¿Quién calentará
mi picha fría en estas noches de soledad? ¿A dónde se han ido todas las ninfas absurdas que salen al rescate de animales desprotegidos? Ni los ángeles de
la lujuria quieren apiadarse de mí. Estoy plantado en este sitio como el árbol de
Godot. Ni los labradores vienen a mutilar mi agonía, para hacer de mis recuerdos
fuego y luego ceniza. Los días transcurren en una burbuja de hierro. Soy un árbol
que babea en la colina, un árbol solitario, que ha dejado de dar frutos y tiene
el rostro de piedra y el alma encadenada del hombre sensual, que atrapado en el
sino pérfido de un cuento kafkiano intenta penetrar en el sueño del placer a través
del dolor perpetuo de la ilusión. El viento es insoportablemente cálido, mi
rostro permanece inmutable, pero anhelante porque no es mi rostro quien lo
presiente, es la máscara de piedra quien amuralla el grato candor de la ventisca,
mi falo, intenta empinarse bajo el ramaje y los nidos de cuervos que lo
ocultan, pero han pasado tantas horas que su forma es el eco de un eunuco. Ante
el espejo un protohombre brillante como el gran astro, me sonríe implacable, más
que su mueca burlona me ofende su pija en alto. Se agarra los huevos y se va
dando saltos de colina en colina sodomizando cortesanas, escurriendo ríos de
semen en lozanos senos marmóreos, fecundando la muerte y la locura que alguna
vez yo ambicione sembrar en el horizonte. El corazón palpita con fuerza, pero está
cansado, es un reloj que olvidaron darle cuerda y que para colmo una fiera dejo
caer al piso.
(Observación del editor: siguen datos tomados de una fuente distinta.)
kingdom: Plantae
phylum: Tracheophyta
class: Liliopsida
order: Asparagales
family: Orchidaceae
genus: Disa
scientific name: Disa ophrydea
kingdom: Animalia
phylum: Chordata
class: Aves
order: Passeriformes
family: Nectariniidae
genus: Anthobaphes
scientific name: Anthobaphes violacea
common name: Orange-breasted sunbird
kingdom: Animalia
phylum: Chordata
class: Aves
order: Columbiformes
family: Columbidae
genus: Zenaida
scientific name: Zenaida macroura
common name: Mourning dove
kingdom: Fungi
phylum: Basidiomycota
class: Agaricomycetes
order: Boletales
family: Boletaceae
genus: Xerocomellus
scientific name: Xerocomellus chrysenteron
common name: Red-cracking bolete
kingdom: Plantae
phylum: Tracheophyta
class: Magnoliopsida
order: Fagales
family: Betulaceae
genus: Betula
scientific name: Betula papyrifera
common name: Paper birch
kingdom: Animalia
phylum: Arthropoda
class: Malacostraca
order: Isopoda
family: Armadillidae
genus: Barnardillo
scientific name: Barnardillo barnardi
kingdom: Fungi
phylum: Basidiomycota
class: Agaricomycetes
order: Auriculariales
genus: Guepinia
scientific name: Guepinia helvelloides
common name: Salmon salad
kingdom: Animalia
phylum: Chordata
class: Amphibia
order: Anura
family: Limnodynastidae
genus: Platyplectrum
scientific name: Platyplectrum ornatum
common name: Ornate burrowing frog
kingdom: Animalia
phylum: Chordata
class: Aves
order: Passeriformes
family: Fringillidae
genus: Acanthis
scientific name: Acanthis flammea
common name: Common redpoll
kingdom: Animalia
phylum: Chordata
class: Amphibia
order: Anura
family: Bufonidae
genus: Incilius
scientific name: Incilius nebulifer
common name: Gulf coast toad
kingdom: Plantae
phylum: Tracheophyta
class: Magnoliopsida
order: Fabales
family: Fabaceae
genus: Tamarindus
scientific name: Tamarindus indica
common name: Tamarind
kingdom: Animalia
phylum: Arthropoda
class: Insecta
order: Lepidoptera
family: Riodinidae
Quiero ahuyentar con mis brazos endebles a los niños que desde
abajo me lanzan guijarros y se mean en mis raíces, mientras sus madres ofrecen
a la vista de mi máscara, sus chochos gastados y virulentos, dilatados, prestos
a parir nuevos demonios. Bajo este rostro no puedo llorar, mis lágrimas se
convierten en arena. He decidido morir de la forma más cobarde, ya que el
suicidio me es prohibido, he decidido hacerme poema.